I didn’t attend RAPID + TCT this year, so I missed getting to see the Matrix6D platform operating live on the show floor. Thankfully, the CEO and founder of Advanced Printed Electronics Solutions (APES), Dr. Rich Neill, sent a video of the demonstration to 3DPrint.com, which you can watch below:
If you’re unfamiliar with APES and Matrix6D, Joris Peels’ 2025 article on the platform, written following its first public unveiling at last year’s RAPID + TCT, provides a highly useful summary. You can also read the article I wrote on APES earlier this year about the partnership that the company formed with Great Lakes Semiconductor.
Many paradigm shifts are occurring simultaneously in the global economy right now, and one involves the semiconductor sector. And, because of how singularly consequential the semiconductor sector is to the global economy, it’s very possible that all of the other shifts are being triggered (if only indirectly) by the semiconductor paradigm shift. However, we don’t need to get into that right now. The point is that electronics manufacturing is on the brink of a transformation as pivotal as the invention of semiconductor photolithography in the 1950s, and APES is the sort of company embodying that change.
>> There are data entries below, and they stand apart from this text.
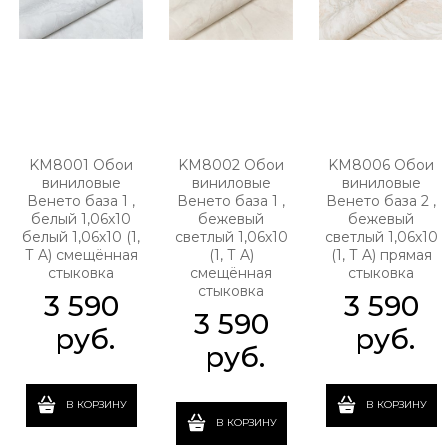
KM8001 Обои
KM8002 Обои
KM8006 Обои
виниловые
виниловые
виниловые
Венето база 1 ,
Венето база 1 ,
Венето база 2 ,
белый 1,06х10
бежевый
бежевый
белый 1,06х10 (1,
светлый 1,06х10
светлый 1,06х10
Т A) смещённая
(1, Т A)
(1, Т A) прямая
стыковка
смещённая
стыковка
стыковка
3 590
3 590
3 590
 руб.
 руб.
 руб.
В КОРЗИНУ
В КОРЗИНУ
В КОРЗИНУ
The Matrix6D platform on the show floor at RAPID + TCT 2026. Image courtesy of APES.
The transformation involves many distinct elements, but the primary ones are probably innovations in both chip design and semiconductor capital equipment (semicap). In a recent article, part of my “AM Demand Signals” series, I called this “the Semicap Insurrection,” which I think starts to hint at the stakes involved. Here’s how I explained the chip design component in that earlier article:
“…chip design that moved beyond 2D to 2.5, and 3D was “the silent economic revolution of the 2010s.” Shifting the design of integrated circuits (ICs) from logic that only worked in a side-by-side arrangement to a logic that fully incorporates the z-axis has enabled a complete reimagining of how semiconductor devices can be created. In addition to the System-on-a-Chip (SoP) model, semiconductor OEMs are now also starting to see how far they can go with chiplets: the System-in-a-Package (SiP) model defined by stacking a number of less sophisticated dies. Increasingly, AM is the tool that the new wave of semicap OEMs are leveraging to deliver the advanced package necessary to produce chiplets.”
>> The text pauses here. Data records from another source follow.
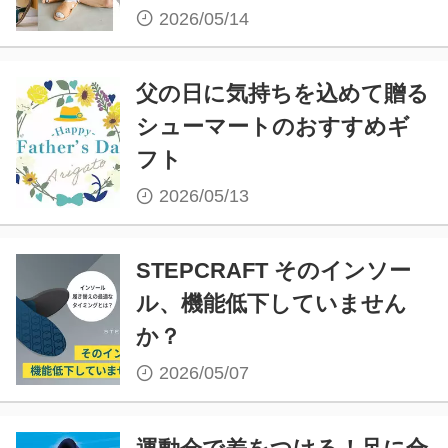
2026/05/14
父の日に気持ちを込めて贈る
シューマートのおすすめギ
フト
2026/05/13
STEPCRAFT そのインソー
ル、機能低下していません
か？
2026/05/07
I followed up on that article with a PRO article on Elon Musk’s official announcement of Terafab, in which I argued that the world’s richest man is likely aiming to leverage the likes of TSMC into helping him build a chiplet packaging ecosystem on US soil. As it turns out, TSMC and other global chip giants have their own name for the Semicap Insurrection, which is “Foundry 2.0.” One of the core principles of this evolution in the foundry business model is a move beyond focusing solely on wafer fabrication, towards encompassing all aspects of the process — most notably, advanced packaging — and diversifying beyond exclusive reliance on fixed capital at a handful of sites to systems integration services on a customer-by-customer basis.
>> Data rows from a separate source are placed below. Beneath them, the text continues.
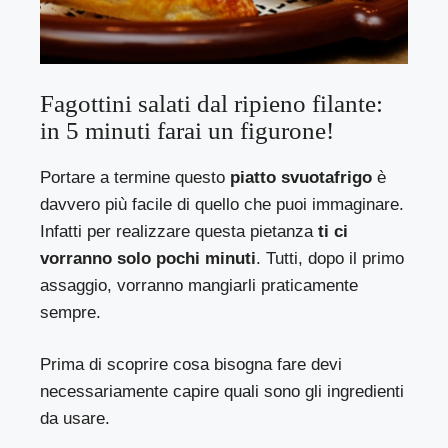
Fagottini salati dal ripieno filante:
in 5 minuti farai un figurone!
Portare a termine questo
piatto svuotafrigo
è
davvero più facile di quello che puoi immaginare.
Infatti per realizzare questa pietanza
ti ci
vorranno solo pochi minuti
. Tutti, dopo il primo
assaggio, vorranno mangiarli praticamente
sempre.
Prima di scoprire cosa bisogna fare devi
necessariamente capire quali sono gli ingredienti
da usare.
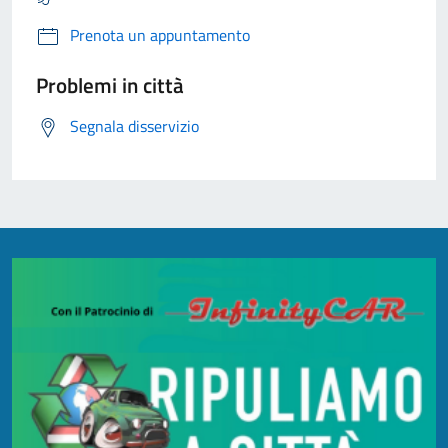
Prenota un appuntamento
Problemi in città
Segnala disservizio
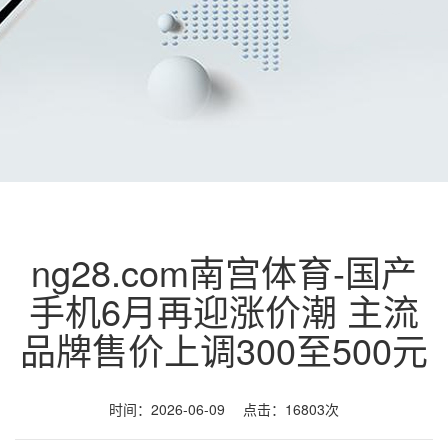
ng28.com南宫体育-国产
手机6月再迎涨价潮 主流
品牌售价上调300至500元
时间：2026-06-09 点击：16803次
Albeit on a much smaller scale, this is essentially the sort of deal that APES made with Great Lakes Semiconductor, with the latter planning to use the Matrix6D as a linchpin of its Fab-as-a-Service (FaaS) model. A key to understanding why the semiconductor sector is making this change is the economic necessity of delivering high-mix, low-volume batches produced on-demand. Anyone familiar with the most compelling selling points of AM more broadly can instantly grasp why the technology is indispensable to enabling that pivot.
Now, beyond the reasons why the semiconductor industry is moving in the direction I’ve laid out, it’s worth considering what we might expect as the implied changes become more commonplace. The APES video from RAPID is a perfect reference point for gaming out the possibilities. The chipmaking process has always happened in isolation from the rest of society, with very little transparency into the inner workings of a fab.
Suddenly, chipmaking is something that can be demonstrated on a trade show floor, creating the preconditions for bringing more minds than ever before into the semiconductor design process. Historically, the semiconductor industry has more or less reinvented itself once or twice a generation. There have never been more opportune circumstances for the next wave of reinvention to happen.
Thomas Kuhn, the philosopher who originally coined the term “paradigm shift” in his book The Structure of Scientific Revolutions, wrote, “What man sees depends both upon what he looks at and also upon what his previous visual-conception experience has taught him to see.” Paradigm shifts happen when enough people look at the world as it is and recognize that things are starting to emerge that change the very definition of what’s possible.
That’s the type of vision required to create something like the Matrix6D. Now that it exists right before the eyes of the general public, the real fun starts: who knows what possibilities it will open up?